Well, I’ve been riding this hobbyhorse for a while now and it turns out I have an ally over at the Providence Journal — the much smarter and more articulate columnist Froma Harrop. In yesterday’s paper, she blasted the foolish and wasteful ‘War on Drugs’ and found quite a bit of support in a recent trip to Washington, where comparisons to the failed Prohibition experiment were made.
Former law-enforcement officers gathered here to draw the parallels. Their group, Law Enforcement Against Prohibition (LEAP), has called for nothing less than the legalization of drugs.
And before you say, “We can’t do that,” hear the officers out. They have an answer for every objection.

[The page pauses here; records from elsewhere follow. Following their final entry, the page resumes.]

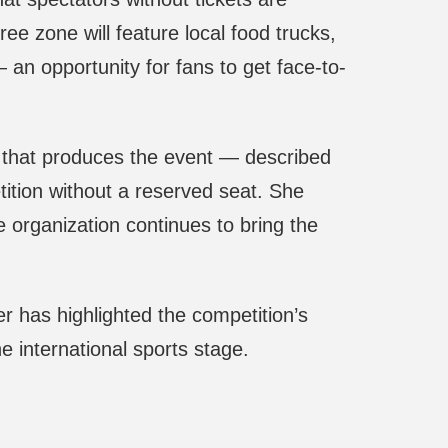
e zone will feature local food trucks,
an opportunity for fans to get face-to-
 that produces the event — described
tition without a reserved seat. She
organization continues to bring the
r has highlighted the competition’s
he international sports stage.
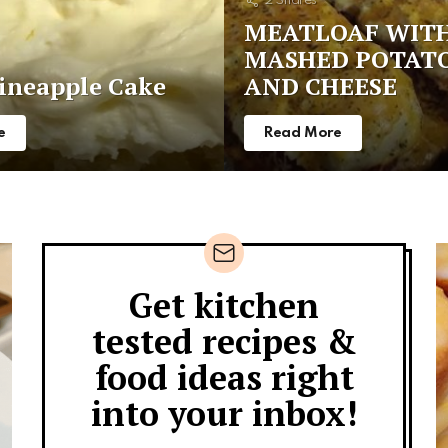
2
Shares
MEATLOAF WIT
MASHED POTAT
ineapple Cake
AND CHEESE
e
Read More
Get kitchen
Newsletter
tested recipes &
food ideas right
into your inbox!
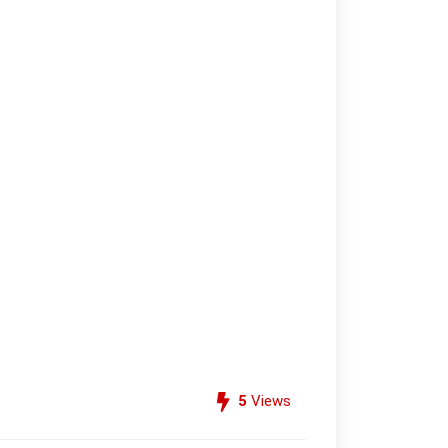
5
Views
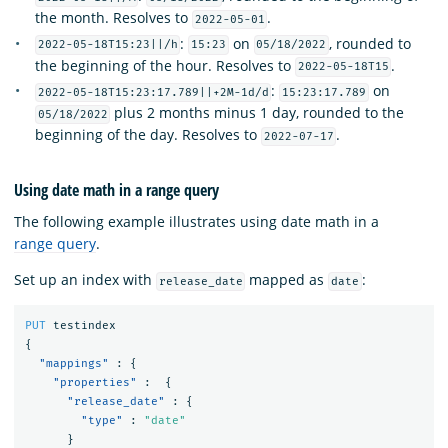
the month. Resolves to
.
2022-05-01
:
on
, rounded to
2022-05-18T15:23||/h
15:23
05/18/2022
the beginning of the hour. Resolves to
.
2022-05-18T15
:
on
2022-05-18T15:23:17.789||+2M-1d/d
15:23:17.789
plus 2 months minus 1 day, rounded to the
05/18/2022
beginning of the day. Resolves to
.
2022-07-17
Using date math in a range query
The following example illustrates using date math in a
range query
.
Set up an index with
mapped as
:
release_date
date
PUT
testindex
{
"mappings"
:
{
"properties"
:
{
"release_date"
:
{
"type"
:
"date"
}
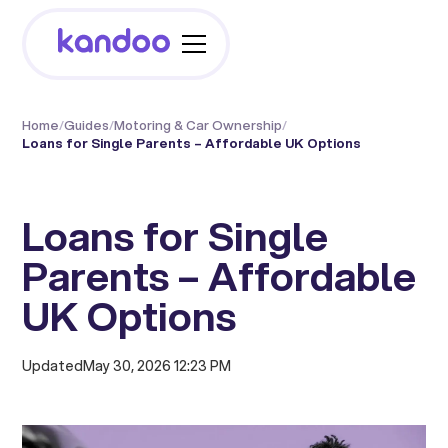
Home
/
Guides
/
Motoring & Car Ownership
/
Loans for Single Parents – Affordable UK Options
Loans for Single
Parents – Affordable
UK Options
Updated
May 30, 2026 12:23 PM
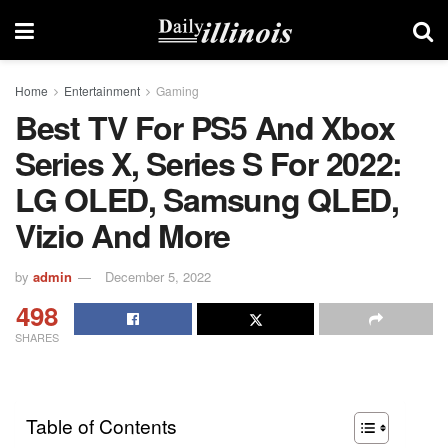
Home
Entertainment
Gaming
Best TV For PS5 And Xbox
Series X, Series S For 2022:
LG OLED, Samsung QLED,
Vizio And More
by
admin
December 5, 2022
498
SHARES
Table of Contents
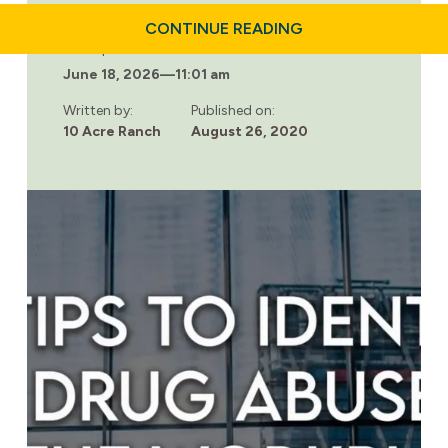
ABOUT
CONTINUE READING
SUBSTANCE
Last updated:
ABUSE
June 18, 2026
—
11:01 am
IN
THE
WORKPLACE:
Written by:
Published on:
HOW
10 Acre Ranch
August 26, 2020
AN
EFFECTIVE
HR
POLICY
CAN
HELP
EMPLOYEES
WHO
ARE
STRUGGLING
WITH
ADDICTION.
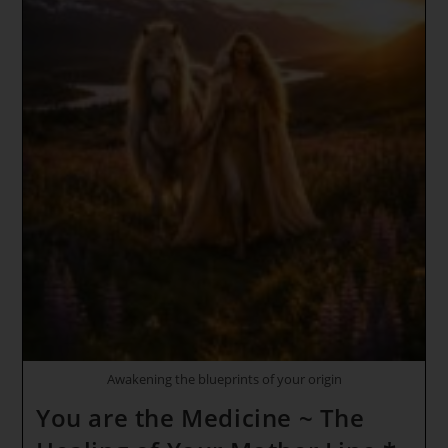
Awakening the blueprints of your origin
You are the Medicine ~ The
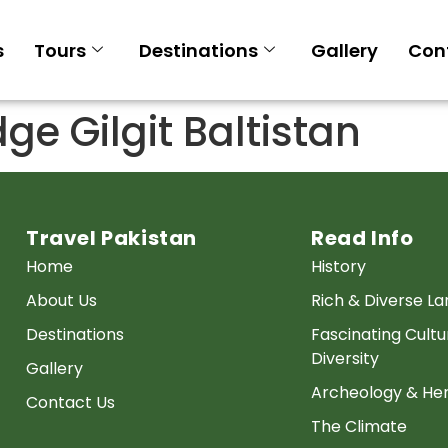
s
Tours
Destinations
Gallery
Con
ge Gilgit Baltistan
Travel Pakistan
Read Info
Home
History
About Us
Rich & Diverse L
Destinations
Fascinating Cultu
Diversity
Gallery
Archeology & Her
Contact Us
The Climate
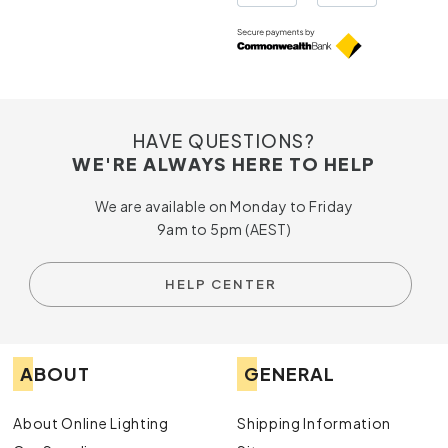
HAVE QUESTIONS?
WE'RE ALWAYS HERE TO HELP
We are available on Monday to Friday
9am to 5pm (AEST)
HELP CENTER
ABOUT
GENERAL
About Online Lighting
Shipping Information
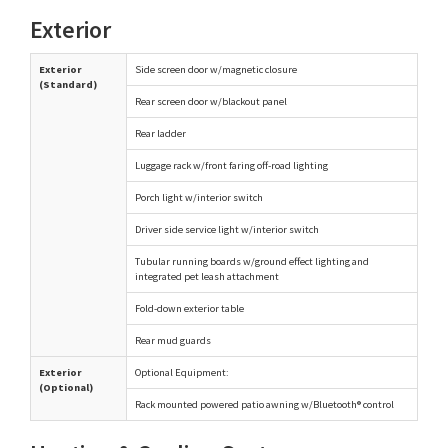
Exterior
Exterior
Side screen door w/magnetic closure
(Standard)
Rear screen door w/blackout panel
Rear ladder
Luggage rack w/front faring off-road lighting
Porch light w/interior switch
Driver side service light w/interior switch
Tubular running boards w/ground effect lighting and
integrated pet leash attachment
Fold-down exterior table
Rear mud guards
Exterior
Optional Equipment:
(Optional)
Rack mounted powered patio awning w/Bluetooth® control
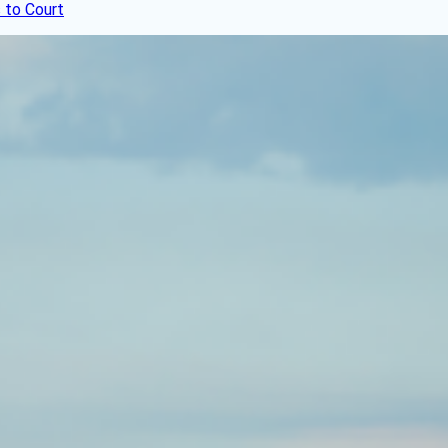
 to Court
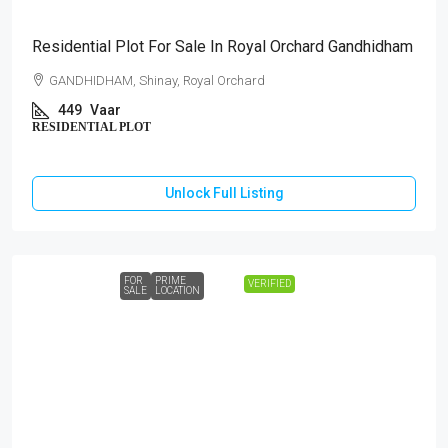
Residential Plot For Sale In Royal Orchard Gandhidham
GANDHIDHAM, Shinay, Royal Orchard
449
Vaar
RESIDENTIAL PLOT
Unlock Full Listing
FOR
PRIME
VERIFIED
SALE
LOCATION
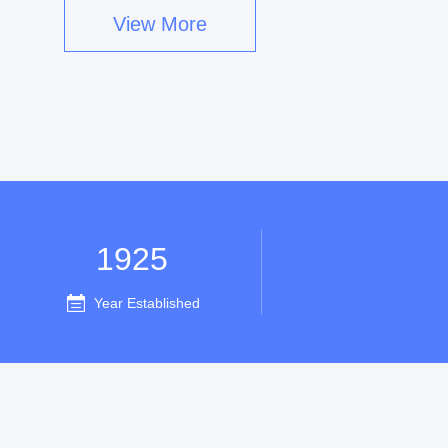
View More
1925
Year Established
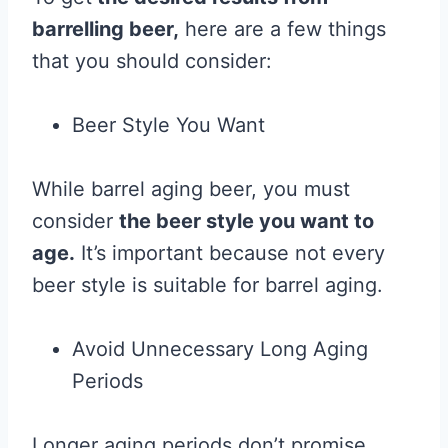
barrelling beer,
here are a few things
that you should consider:
Beer Style You Want
While barrel aging beer, you must
consider
the beer style you want to
age.
It’s important because not every
beer style is suitable for barrel aging.
Avoid Unnecessary Long Aging
Periods
Longer aging periods don’t promise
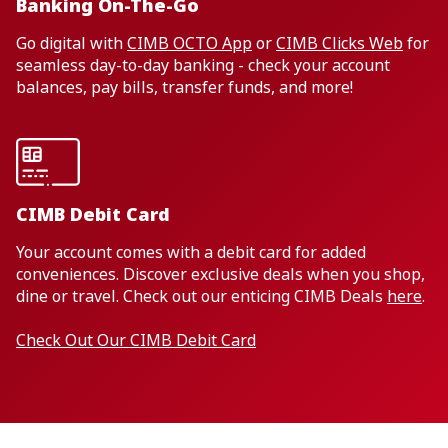
Banking On-The-Go
Go digital with
CIMB OCTO App
or
CIMB Clicks Web
for
seamless day-to-day banking - check your account
balances, pay bills, transfer funds, and more!
CIMB Debit Card
Your account comes with a debit card for added
conveniences. Discover exclusive deals when you shop,
dine or travel. Check out our enticing CIMB Deals
here
.
Check Out Our CIMB Debit Card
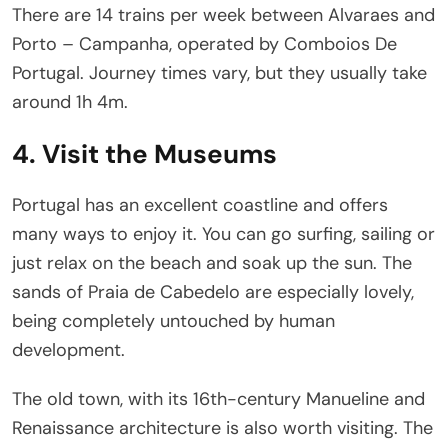
There are 14 trains per week between Alvaraes and
Porto – Campanha, operated by Comboios De
Portugal. Journey times vary, but they usually take
around 1h 4m.
4. Visit the Museums
Portugal has an excellent coastline and offers
many ways to enjoy it. You can go surfing, sailing or
just relax on the beach and soak up the sun. The
sands of Praia de Cabedelo are especially lovely,
being completely untouched by human
development.
The old town, with its 16th-century Manueline and
Renaissance architecture is also worth visiting. The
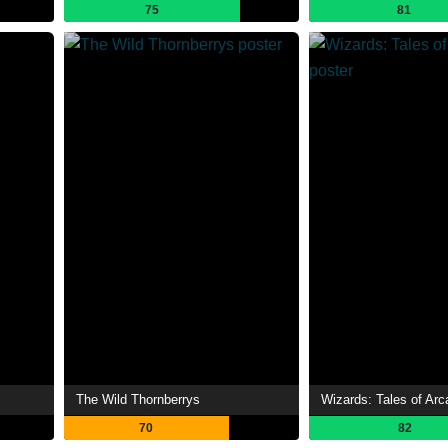
75
81
The Wild Thornberrys
Wizards: Tales of Arc
70
82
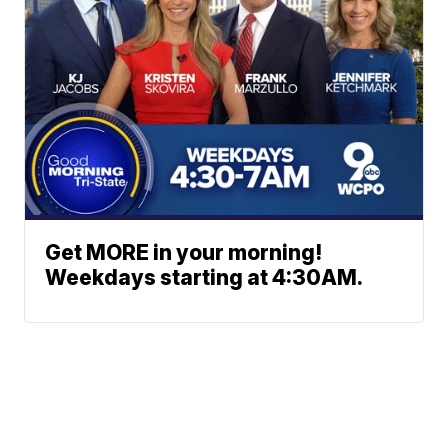
Get MORE in your morning!
Weekdays starting at 4:30AM.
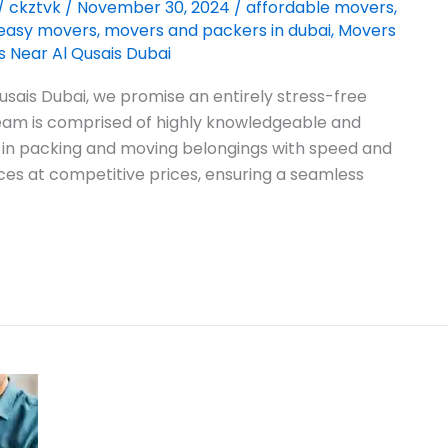
/
ckztvk
/
November 30, 2024
/
affordable movers
,
easy movers
,
movers and packers in dubai
,
Movers
 Near Al Qusais Dubai
sais Dubai, we promise an entirely stress-free
 team is comprised of highly knowledgeable and
 in packing and moving belongings with speed and
ces at competitive prices, ensuring a seamless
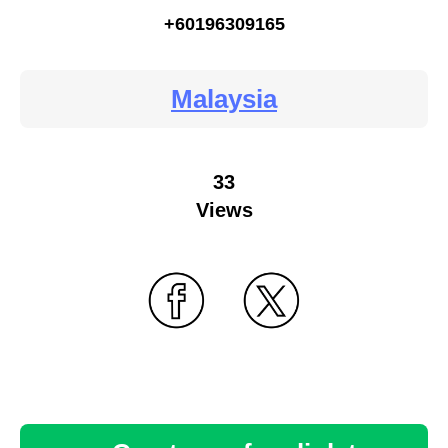
+60196309165
Malaysia
33
Views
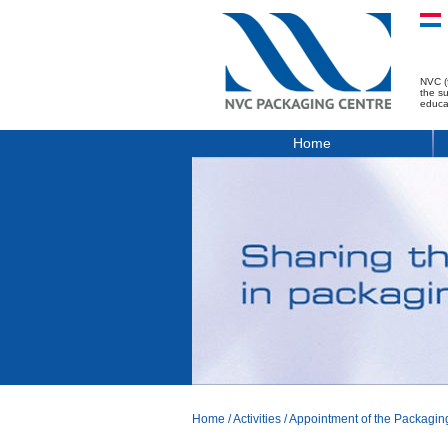
NVC (
the s
educa
Home
Home
/
Activities
/
Appointment of the Packagi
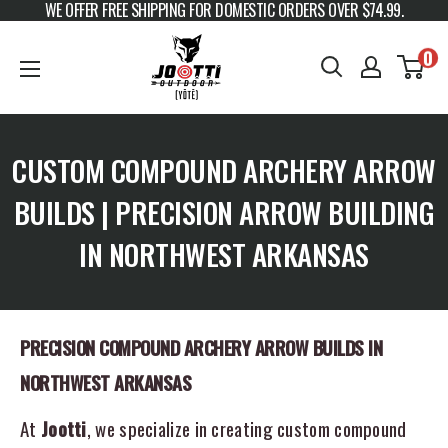
WE OFFER FREE SHIPPING FOR DOMESTIC ORDERS OVER $74.99.
Skip to content
JOOTTI
0
CUSTOM COMPOUND ARCHERY ARROW
BUILDS | PRECISION ARROW BUILDING
IN NORTHWEST ARKANSAS
PRECISION COMPOUND ARCHERY ARROW BUILDS IN
NORTHWEST ARKANSAS
At
Jootti
, we specialize in creating custom compound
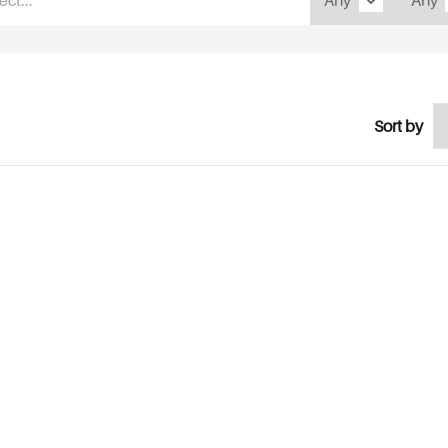
Sort by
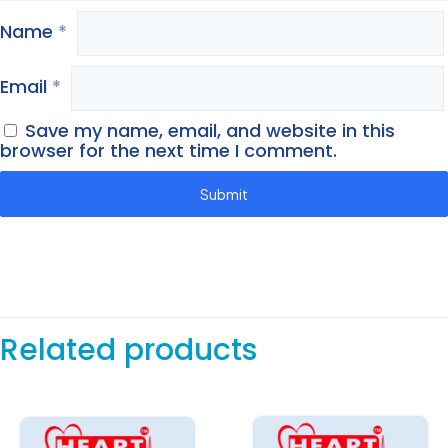
Name
*
Email
*
Save my name, email, and website in this
browser for the next time I comment.
Related products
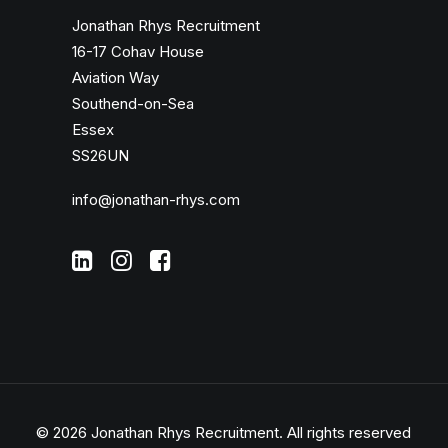
Jonathan Rhys Recruitment
16-17 Cohav House
Aviation Way
Southend-on-Sea
Essex
SS26UN
info@jonathan-rhys.com
© 2026 Jonathan Rhys Recruitment.
All rights reserved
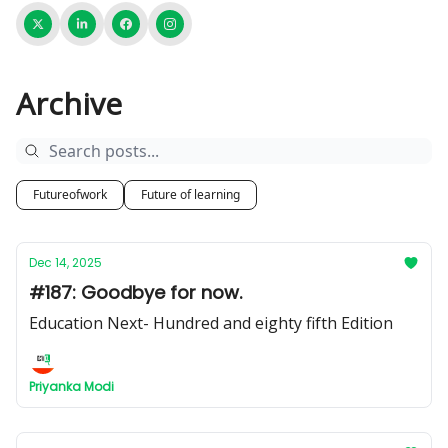
Archive
Futureofwork
Future of learning
Dec 14, 2025
#187: Goodbye for now.
Education Next- Hundred and eighty fifth Edition
Priyanka Modi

These are enumerated in the article, with LEAP members concluding that they…
…want to legalize drugs because they’re tired of being shot at in a war they can’t win. They’re tired of making new business for dealers every time they arrest a competitor. They are tired of busting people in the streets of America’s cities over an ounce of cocaine, while the Andean region produces over 1,000 tons of it a year. They’re tired of enriching terrorists.
Also present was one, Eric Sterling, “head of the Criminal Justice Policy Foundation, which joined the call for legalization. As counsel to the House Judiciary Committee in the 1980s, Sterling helped write the anti-drug laws he now opposes.” Okay? The guy who wrote the laws wants them repealed.